Exercise requirements |
Only the lines below starting at the one containing "Identify the document" and ending at the one containing "list [1061, 331, 1807, 891]" belong in the answer, each copied exactly.

Data for the task |
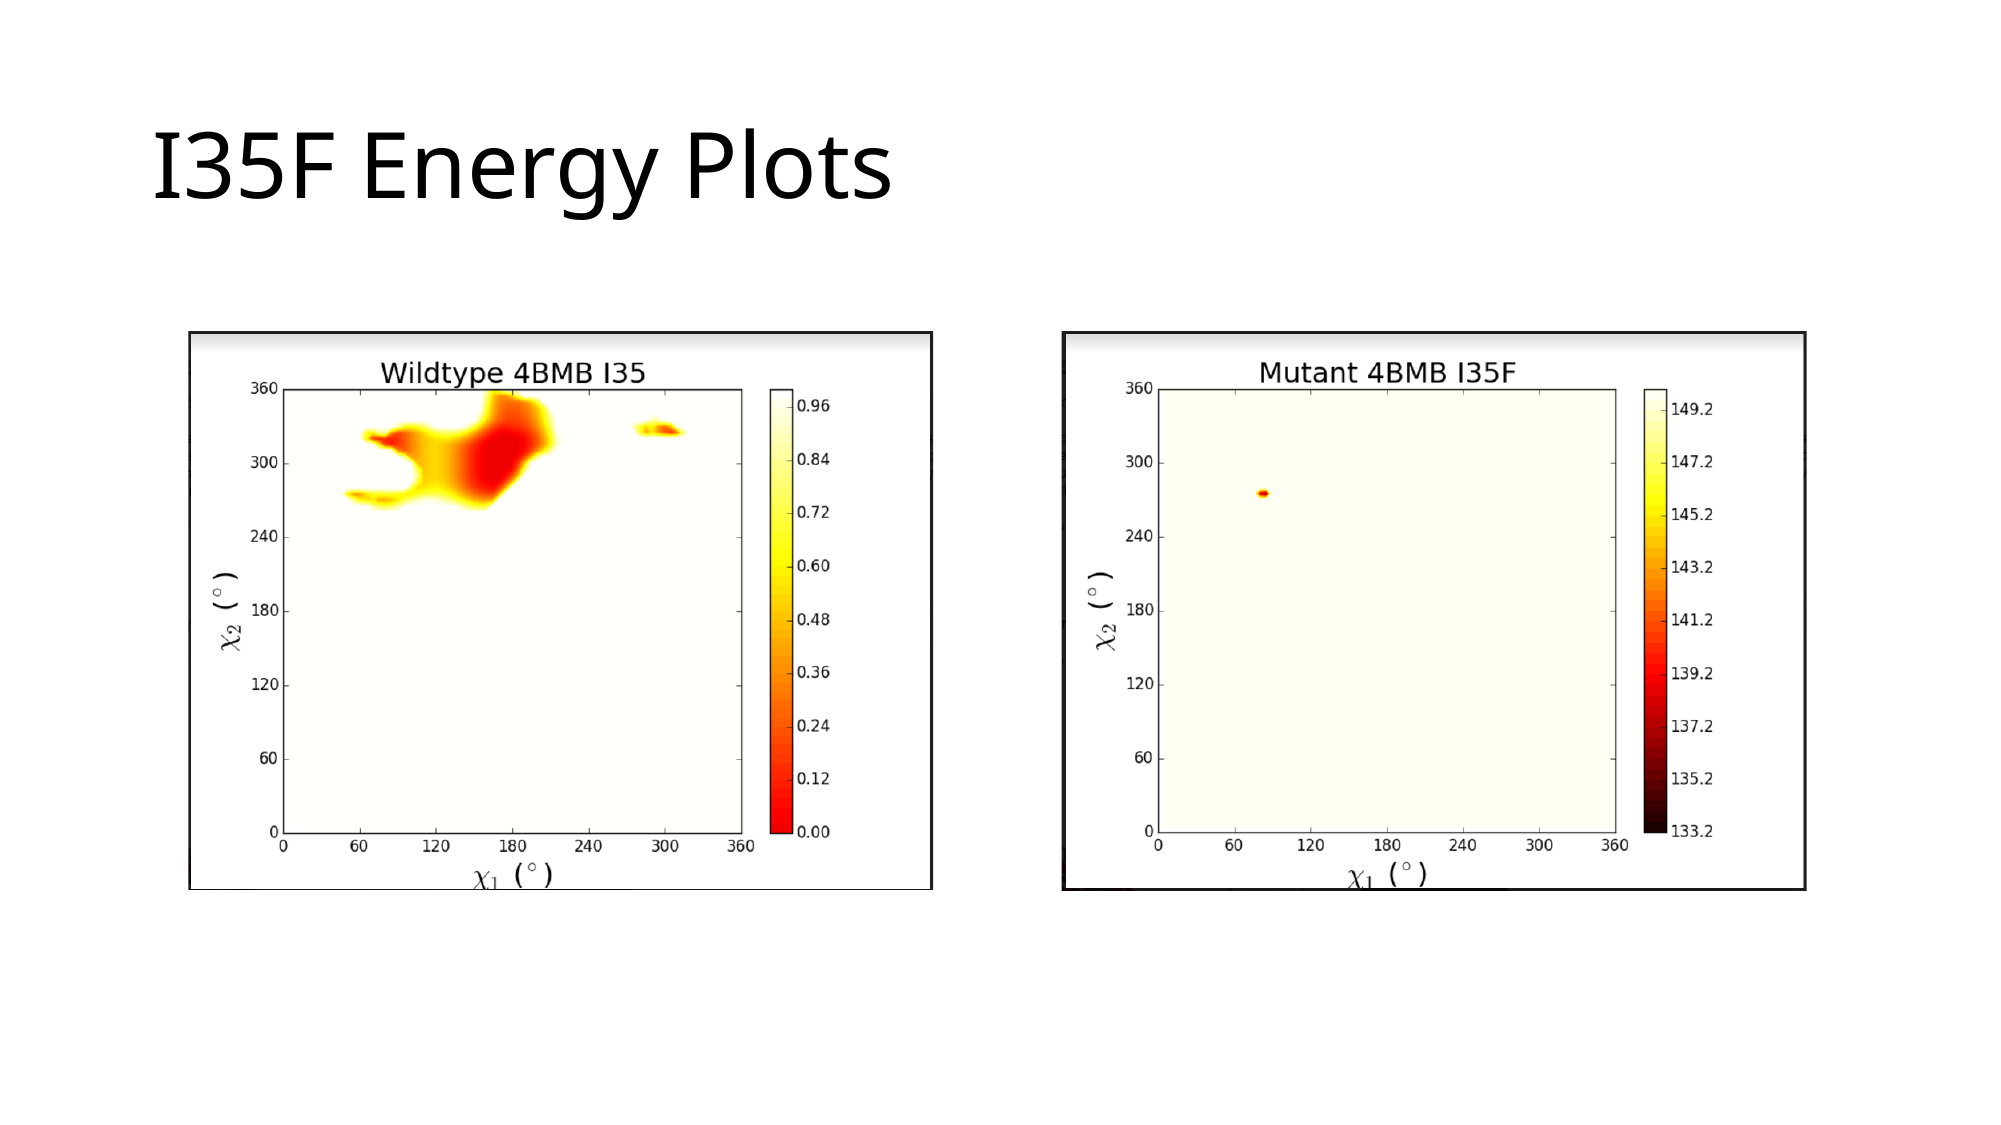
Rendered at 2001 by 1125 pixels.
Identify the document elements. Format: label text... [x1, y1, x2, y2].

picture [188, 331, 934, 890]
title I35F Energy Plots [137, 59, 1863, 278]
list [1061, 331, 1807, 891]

==

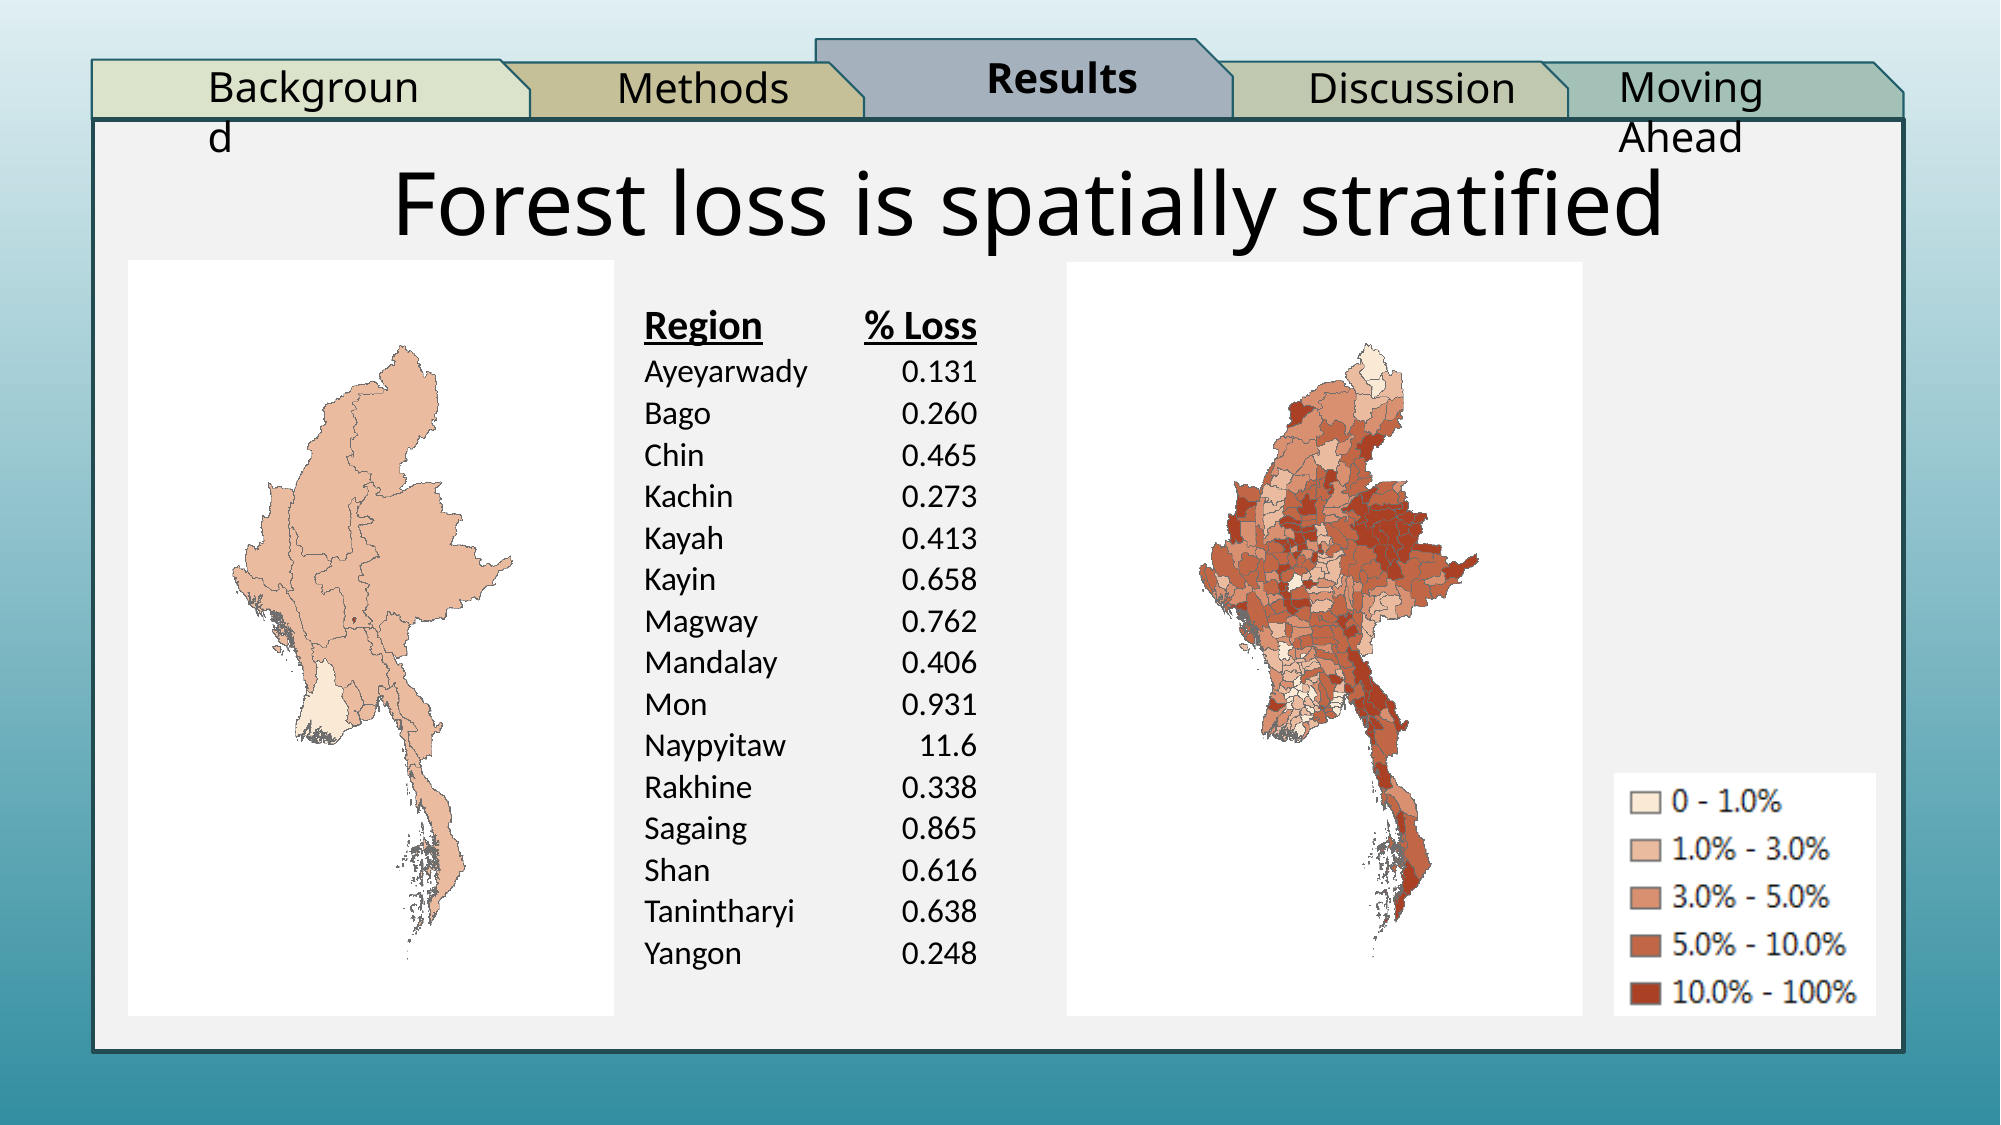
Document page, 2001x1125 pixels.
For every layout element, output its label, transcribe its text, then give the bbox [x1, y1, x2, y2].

Solution to this problem |
Identify the document elements. Format: label text... [x1, y1, x2, y2].

picture [188, 331, 934, 890]
title I35F Energy Plots [137, 59, 1863, 278]
list [1061, 331, 1807, 891]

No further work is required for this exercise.